* _Your task_: Exactly the lines below from the line with "thumb tip: (163, 119)" through the line with "middle tip: (198, 196)" must make up the answer, both ends included and pictures left out.

* _Information given_:

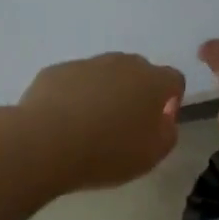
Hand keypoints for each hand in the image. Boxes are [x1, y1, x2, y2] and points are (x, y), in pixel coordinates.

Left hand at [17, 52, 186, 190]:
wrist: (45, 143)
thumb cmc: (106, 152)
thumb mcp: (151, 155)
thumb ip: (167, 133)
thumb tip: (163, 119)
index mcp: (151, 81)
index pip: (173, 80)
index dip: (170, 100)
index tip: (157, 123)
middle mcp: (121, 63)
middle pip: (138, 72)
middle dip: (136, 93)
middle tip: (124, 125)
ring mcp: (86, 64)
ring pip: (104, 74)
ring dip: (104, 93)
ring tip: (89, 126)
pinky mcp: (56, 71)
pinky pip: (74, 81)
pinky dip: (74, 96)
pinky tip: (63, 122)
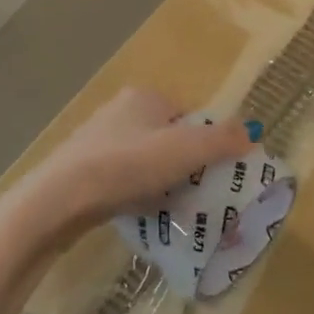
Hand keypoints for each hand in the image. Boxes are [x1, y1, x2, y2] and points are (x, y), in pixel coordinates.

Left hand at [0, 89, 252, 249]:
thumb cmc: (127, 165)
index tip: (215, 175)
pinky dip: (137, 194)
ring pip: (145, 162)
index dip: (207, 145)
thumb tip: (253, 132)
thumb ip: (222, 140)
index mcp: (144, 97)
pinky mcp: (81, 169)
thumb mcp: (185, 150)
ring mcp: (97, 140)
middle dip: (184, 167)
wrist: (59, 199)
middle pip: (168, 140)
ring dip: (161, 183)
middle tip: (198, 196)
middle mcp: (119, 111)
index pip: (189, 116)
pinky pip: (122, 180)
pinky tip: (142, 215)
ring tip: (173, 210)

--

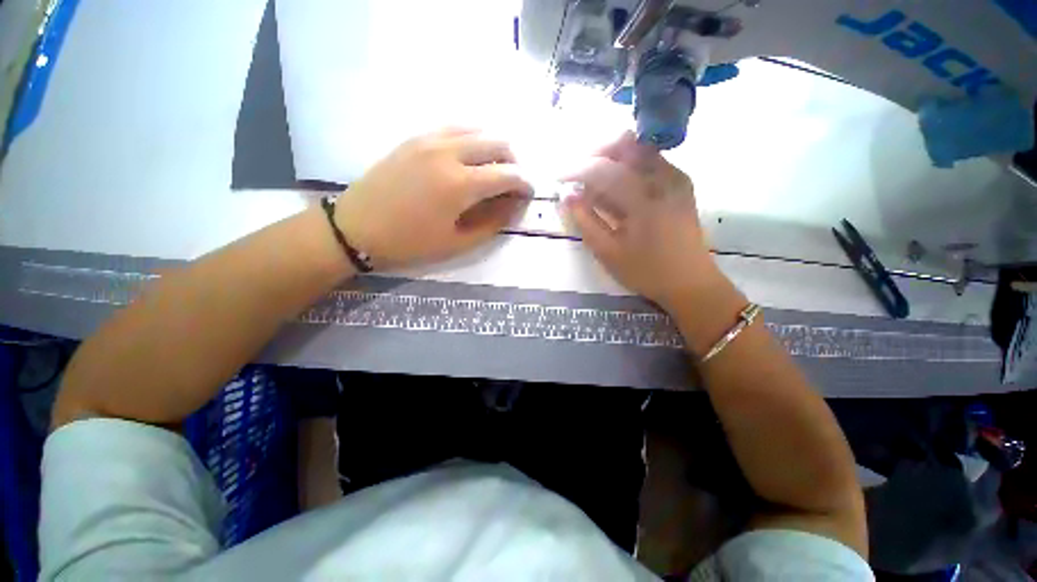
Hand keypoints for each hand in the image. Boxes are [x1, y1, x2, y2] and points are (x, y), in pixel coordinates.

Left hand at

* _Task result_:
thumb tip: (163, 119)
index mcp: (151, 81)
index pip: (173, 80)
index dip: (170, 100)
index tip: (157, 123)
middle mcp: (121, 63)
middle pip: (138, 72)
middle dip: (136, 93)
middle tip: (124, 125)
ring mcp: (86, 64)
ring pip: (104, 74)
ring dip: (104, 93)
ring tip: (89, 126)
pinky mcp: (56, 71)
pinky pip: (74, 81)
pinky dip: (74, 96)
pinky tip: (63, 122)
Hand keypoints for each hand in the image. Boxes are [x1, y1, x2, y2] and points are (x, y), in pixel coordinates.

Left hand at [0, 89, 252, 249]:
thumb cmc: (127, 165)
index tip: (215, 175)
pinky dip: (137, 194)
ring pip: (145, 162)
index dip: (207, 145)
thumb tip: (253, 132)
thumb ip: (222, 140)
index mcp: (144, 97)
pinky mcp: (81, 169)
thumb mcp: (185, 150)
ring mcp: (97, 140)
middle dip: (184, 167)
wrist: (59, 199)
middle pip: (168, 140)
ring dip: (161, 183)
middle tip: (198, 196)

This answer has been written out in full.